4. TECHNICAL DECISIONS

Why Groq over OpenAI? Latency. A live phone call cannot wait 2–3 seconds per turn. Groq's LPU inference delivers sub-second response times, keeping the conversation natural and uninterrupted.

Why Supabase for context storage? Twilio webhooks are stateless HTTP calls — they carry no memory of the intake data. Supabase acts as the shared state layer between the frontend intake and the backend webhook handlers, keyed by the UUID generated at call initiation.

Why Nominatim? No API key, no rate limit cost, and sufficient accuracy for address-level reverse geocoding. In an emergency app, removing third-party API dependencies reduces failure points.

XML escaping (utils/xml.ts): Groq's output is injected directly into TwiML — Twilio's XML-based call instruction format. Unescaped special characters (&, <, >) would break the XML and silence the call. A dedicated escaping utility sanitizes every Groq response before it touches TwiML.


5. ARCHITECTURE OVERVIEW

lifesaver/
├── src/                          # React frontend (Vite)
│   ├── components/
│   │   ├── HomeScreen.jsx        # Emergency type selection
│   │   ├── QuizScreen.jsx        # Visual symptom questions
│   │   ├── BodySelector.jsx      # Interactive SVG body map
│   │   ├── CallingScreen.jsx     # Live call UI
│   │   └── ConfirmScreen.jsx     # Post-call confirmation
│   └── emergencyQuizLogic.js     # Question config + dispatch phrase builder
├── backend/
│   └── src/
│       ├── routes/
│       │   ├── call.ts           # POST /api/call
│       │   ├── geocode.ts        # POST /api/geocode
│       │   ├── twiml.ts          # Twilio opening script webhook
│       │   └── respond.ts        # Twilio conversation loop webhook
│       ├── services/
│       │   ├── groqService.ts    # LLM script + response generation
│       │   ├── twilioService.ts  # Outbound call placement
│       │   └── supabaseService.ts
│       └── utils/
│           └── xml.ts            # TwiML injection safety

THE REAL STAKES

This isn't a demo.

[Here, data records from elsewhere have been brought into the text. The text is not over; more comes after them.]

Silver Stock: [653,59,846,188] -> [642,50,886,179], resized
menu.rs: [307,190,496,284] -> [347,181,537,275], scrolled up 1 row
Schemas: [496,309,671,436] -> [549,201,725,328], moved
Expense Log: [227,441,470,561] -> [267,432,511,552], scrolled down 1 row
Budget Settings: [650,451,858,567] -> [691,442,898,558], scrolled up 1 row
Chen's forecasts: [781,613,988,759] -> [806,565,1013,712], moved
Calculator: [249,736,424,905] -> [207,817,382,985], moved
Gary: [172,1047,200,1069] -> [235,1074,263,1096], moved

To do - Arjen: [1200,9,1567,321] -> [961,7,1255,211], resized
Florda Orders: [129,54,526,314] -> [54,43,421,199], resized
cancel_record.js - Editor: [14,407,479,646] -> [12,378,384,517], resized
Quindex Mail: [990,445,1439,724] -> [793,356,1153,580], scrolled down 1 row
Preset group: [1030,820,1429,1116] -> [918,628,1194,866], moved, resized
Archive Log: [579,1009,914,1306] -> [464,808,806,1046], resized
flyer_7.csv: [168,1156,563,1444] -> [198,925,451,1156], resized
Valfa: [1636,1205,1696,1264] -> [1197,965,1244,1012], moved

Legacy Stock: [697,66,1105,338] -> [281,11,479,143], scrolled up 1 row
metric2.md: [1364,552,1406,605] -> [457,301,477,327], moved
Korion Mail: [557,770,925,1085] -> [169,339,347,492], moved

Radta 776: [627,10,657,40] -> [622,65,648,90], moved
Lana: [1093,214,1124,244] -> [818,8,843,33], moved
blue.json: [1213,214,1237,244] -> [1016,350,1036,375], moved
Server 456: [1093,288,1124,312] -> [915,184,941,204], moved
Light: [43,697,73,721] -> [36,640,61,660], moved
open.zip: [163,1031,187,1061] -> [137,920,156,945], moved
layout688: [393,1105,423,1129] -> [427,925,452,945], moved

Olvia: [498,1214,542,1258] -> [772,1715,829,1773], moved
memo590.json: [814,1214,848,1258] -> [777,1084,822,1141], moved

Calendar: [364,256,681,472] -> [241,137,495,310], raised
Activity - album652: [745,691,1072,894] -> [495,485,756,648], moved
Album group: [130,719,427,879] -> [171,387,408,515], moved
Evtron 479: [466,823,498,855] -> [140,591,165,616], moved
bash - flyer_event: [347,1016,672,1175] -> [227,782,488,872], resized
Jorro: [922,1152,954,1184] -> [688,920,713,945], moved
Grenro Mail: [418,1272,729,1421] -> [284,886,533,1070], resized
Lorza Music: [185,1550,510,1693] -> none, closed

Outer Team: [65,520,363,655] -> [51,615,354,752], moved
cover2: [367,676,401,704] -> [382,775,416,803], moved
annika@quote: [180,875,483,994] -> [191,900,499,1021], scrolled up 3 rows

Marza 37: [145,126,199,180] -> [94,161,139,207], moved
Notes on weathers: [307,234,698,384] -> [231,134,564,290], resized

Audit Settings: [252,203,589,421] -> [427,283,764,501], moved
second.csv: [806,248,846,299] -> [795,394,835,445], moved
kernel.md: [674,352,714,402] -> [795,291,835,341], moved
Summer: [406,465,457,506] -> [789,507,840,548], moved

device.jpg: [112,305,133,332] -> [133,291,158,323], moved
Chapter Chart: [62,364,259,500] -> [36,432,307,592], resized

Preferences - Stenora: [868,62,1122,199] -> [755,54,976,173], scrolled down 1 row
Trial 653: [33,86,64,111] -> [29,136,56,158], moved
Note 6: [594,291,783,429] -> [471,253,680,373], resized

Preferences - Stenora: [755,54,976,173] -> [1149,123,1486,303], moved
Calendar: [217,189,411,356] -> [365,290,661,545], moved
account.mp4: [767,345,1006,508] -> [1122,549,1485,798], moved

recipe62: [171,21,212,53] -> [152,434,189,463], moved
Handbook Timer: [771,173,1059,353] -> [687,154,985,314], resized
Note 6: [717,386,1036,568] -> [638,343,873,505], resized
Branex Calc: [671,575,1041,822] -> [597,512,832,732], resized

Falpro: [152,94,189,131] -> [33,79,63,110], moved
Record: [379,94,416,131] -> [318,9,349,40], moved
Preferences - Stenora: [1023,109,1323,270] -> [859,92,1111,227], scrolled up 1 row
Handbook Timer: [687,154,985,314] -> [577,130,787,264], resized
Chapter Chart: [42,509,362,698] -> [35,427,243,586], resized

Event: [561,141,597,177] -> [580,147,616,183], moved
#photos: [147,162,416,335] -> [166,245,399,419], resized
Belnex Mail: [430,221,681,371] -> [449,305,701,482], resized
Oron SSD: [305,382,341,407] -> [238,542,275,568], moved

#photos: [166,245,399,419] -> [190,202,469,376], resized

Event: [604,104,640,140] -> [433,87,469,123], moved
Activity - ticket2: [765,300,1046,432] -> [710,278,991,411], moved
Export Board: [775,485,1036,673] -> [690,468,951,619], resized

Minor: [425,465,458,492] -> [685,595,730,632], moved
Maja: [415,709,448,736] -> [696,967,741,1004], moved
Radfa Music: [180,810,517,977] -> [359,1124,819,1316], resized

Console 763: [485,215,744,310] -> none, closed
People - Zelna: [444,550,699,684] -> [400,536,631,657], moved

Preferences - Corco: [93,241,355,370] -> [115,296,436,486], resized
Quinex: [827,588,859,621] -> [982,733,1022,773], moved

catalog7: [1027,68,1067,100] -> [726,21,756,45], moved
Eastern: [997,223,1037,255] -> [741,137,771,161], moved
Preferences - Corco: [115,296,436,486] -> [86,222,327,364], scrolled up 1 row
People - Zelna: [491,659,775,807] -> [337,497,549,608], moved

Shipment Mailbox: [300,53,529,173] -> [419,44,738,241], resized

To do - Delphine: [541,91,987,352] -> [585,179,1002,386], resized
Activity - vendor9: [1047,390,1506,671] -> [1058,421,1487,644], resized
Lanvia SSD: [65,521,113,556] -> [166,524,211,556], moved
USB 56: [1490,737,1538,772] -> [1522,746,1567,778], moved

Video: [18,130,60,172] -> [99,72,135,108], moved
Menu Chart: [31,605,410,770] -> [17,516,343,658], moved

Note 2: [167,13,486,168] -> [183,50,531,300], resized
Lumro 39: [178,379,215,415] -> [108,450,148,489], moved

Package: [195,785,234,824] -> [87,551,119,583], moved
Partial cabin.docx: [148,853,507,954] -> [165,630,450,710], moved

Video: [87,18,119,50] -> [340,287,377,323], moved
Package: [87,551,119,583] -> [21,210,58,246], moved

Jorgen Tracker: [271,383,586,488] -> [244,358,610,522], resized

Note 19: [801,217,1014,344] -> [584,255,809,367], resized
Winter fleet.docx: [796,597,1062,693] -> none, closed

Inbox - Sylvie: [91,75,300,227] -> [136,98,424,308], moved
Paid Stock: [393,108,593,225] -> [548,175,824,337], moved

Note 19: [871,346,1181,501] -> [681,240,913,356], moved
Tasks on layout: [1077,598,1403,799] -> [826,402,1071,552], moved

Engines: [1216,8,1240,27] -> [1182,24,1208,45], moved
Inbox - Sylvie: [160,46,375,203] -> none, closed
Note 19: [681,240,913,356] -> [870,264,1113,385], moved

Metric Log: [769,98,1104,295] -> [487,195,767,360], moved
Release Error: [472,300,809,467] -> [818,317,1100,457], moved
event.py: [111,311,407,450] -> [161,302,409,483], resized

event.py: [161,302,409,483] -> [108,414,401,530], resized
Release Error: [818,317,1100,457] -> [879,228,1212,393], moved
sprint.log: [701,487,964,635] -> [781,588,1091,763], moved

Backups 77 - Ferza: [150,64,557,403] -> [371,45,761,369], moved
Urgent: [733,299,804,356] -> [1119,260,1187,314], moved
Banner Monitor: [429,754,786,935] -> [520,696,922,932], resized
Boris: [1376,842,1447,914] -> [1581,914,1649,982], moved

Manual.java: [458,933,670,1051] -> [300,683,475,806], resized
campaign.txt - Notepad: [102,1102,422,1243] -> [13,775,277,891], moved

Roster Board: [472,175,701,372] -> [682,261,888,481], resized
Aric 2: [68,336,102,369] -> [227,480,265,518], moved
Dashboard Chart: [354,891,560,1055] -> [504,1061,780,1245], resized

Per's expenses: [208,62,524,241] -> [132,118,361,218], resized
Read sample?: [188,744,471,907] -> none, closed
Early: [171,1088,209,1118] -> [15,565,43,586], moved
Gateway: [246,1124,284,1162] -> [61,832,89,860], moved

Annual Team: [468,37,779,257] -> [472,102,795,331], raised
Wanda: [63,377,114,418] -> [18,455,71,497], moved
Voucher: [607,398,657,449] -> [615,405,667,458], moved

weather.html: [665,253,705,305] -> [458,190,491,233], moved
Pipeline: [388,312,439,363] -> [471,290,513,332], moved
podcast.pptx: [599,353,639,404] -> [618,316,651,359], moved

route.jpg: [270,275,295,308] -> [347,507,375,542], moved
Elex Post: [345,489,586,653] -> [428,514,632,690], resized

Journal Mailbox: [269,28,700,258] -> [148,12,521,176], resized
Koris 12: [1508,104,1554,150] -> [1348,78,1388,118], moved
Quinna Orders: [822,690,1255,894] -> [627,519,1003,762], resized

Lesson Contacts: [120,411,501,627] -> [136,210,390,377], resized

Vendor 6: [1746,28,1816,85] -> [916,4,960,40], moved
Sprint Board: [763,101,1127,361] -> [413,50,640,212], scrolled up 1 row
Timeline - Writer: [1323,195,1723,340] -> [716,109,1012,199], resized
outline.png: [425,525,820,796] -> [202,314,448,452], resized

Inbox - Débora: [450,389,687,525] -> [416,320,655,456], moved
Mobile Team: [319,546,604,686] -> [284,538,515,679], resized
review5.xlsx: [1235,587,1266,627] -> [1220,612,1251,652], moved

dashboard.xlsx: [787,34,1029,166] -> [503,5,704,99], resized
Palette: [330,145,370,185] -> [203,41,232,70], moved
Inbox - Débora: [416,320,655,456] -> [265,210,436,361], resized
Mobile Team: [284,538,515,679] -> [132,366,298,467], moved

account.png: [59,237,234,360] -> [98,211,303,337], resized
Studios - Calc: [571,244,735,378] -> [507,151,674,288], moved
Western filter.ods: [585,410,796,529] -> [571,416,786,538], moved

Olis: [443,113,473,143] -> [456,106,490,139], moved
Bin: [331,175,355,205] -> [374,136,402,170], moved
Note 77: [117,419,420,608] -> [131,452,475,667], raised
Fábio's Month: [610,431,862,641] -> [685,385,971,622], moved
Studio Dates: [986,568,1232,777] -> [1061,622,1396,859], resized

Every component — the Twilio call, the Groq inference, the Supabase context, the GPS geocoding — is a live integration against real services.

In a real emergency, this app places a real call.

The winner of the WatAI hackathon wasn't the most technically complex project in the room. It was the one that took a real, urgent problem — a refugee who cannot speak to 911 — and solved it completely, end to end, in a weekend.